Question

For what values of m and n the following system of linear equation has infinetly many solution 3x +4y=12 : (m+n)x +2(m-n)y=5m-1

Answer 1

Answer:

m=5. n=1

Step-by-step explanation:

Find the values of m and n for wch the following system of linear equations has infinitely many solutions 3x+4y=12 (m+n)x + 2(m-n)y = (5m-1)

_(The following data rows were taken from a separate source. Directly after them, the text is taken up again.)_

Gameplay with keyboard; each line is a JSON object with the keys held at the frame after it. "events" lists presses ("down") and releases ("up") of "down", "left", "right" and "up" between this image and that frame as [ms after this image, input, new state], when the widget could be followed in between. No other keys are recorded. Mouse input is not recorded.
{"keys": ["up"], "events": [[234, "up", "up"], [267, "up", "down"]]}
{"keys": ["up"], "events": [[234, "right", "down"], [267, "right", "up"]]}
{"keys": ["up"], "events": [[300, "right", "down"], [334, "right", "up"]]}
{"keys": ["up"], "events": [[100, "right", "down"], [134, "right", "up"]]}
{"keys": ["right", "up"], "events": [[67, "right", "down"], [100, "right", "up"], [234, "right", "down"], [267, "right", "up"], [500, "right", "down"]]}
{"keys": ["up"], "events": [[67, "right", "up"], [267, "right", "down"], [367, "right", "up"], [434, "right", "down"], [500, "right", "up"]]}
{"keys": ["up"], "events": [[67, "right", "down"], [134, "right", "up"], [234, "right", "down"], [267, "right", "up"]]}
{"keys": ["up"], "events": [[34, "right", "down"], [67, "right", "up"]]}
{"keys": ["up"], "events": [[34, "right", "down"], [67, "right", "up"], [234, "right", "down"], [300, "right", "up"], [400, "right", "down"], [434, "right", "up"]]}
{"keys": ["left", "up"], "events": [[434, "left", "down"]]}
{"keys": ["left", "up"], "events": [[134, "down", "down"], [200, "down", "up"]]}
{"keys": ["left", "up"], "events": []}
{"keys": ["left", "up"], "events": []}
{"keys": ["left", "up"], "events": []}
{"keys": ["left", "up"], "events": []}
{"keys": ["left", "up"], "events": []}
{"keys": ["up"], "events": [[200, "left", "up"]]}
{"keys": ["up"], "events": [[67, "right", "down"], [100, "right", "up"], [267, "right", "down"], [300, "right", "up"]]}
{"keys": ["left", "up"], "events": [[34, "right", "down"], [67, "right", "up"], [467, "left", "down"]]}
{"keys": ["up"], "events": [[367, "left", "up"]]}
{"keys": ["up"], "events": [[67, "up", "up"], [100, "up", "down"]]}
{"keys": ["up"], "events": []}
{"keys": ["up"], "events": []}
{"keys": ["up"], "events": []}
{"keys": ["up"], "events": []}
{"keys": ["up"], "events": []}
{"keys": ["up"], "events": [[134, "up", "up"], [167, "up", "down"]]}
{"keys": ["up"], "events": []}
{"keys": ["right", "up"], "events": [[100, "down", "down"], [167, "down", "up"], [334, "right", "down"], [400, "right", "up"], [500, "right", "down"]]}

to have infinite solutions

both equation should be same

(m+n)x + 2(m-n)y = 5m-1

should be equivalent to 3x + 4y = 12

=> (m+n)/3 = 2(m-n)/4 = (5m-1)/12

Multiplying each with 12

=> 4m + 4n = 6m - 6n = 5m -1

taking 1st 2

4m + 4n = 6m - 6n

=> 10n = 2m

=> m = 5n

taking 1st & 3rd

4m + 4n = 5m-1

=> m = 4n + 1

equating value of m

5n = 4n + 1

=> n = 1

m = 5n = 5 * 1 = 5

Hence m = 5 & n = 1

Verification of answer:

putting these value we get

6x + 8y = 24

dividing by 2

3x + 4y = 12

Hence verified

Answer 2

Given :-

• $\rm\:3x+4y=12$

• $\rm\:(m+n)x+2(m-n)=(5m-1)$

To find :-

• Value of m and n

Solution :-

The equations is written as:-

$\rm\:3x+4y-12=0\:.........................(i)$

$\rm\:(m+n)x+2(m-n)y-(5m-1)=0\:......(ii)$

These equations are of the form

$\rm\:{a_1}x+{b_1}y+{c_1}=0,$

$\rm\:{a_2}x+{b_2}y+{c_2}=0$

where $\rm\:a_1=3\:,b_1=4\:,c_1=-12$

and $\rm\:a_2=(m+n)\:,b_2=2(m-n)\:,c_1=-(5m-1)$

For infinitely many Solutions,we must have,

$\rm\:\dfrac{a_1}{a_2}=\dfrac{b_1}{b_2}=\dfrac{c_1}{c_2}$

This holds only when,

$\rm\:\dfrac{3}{(m+n)}=\dfrac{4}{2(m-n)}=\dfrac{-12}{-(5m-1)}$

$\rm\longrightarrow\:\dfrac{3}{(m+n)}=\dfrac{2}{(m-n)}=\dfrac{12}{(5m-1)}$

$\rm\longrightarrow\:\dfrac{3}{(m+n)}=\dfrac{12}{(5m-1)}\:and\:\:\dfrac{2}{(m-n)}=\dfrac{12}{(5m-1)}$

$\rm\longrightarrow\:\dfrac{1}{(m+n)}=\dfrac{4}{(5m-1)}\:and\:\:\dfrac{1}{(m-n)}=\dfrac{6}{(5m-1)}$

$\rm\longrightarrow\:4(m+n)=(5m-1)\:and\:\:(5m-1)=6(m-n)$

$\rm\longrightarrow\:m-4n=1\:and\:\:m-6n=-1$

$\rm\longrightarrow\:m=5\:and\:\:n=1$[on solving the above equation]

Hence,for infinitely many solutions the value of m is 5 and n is 1.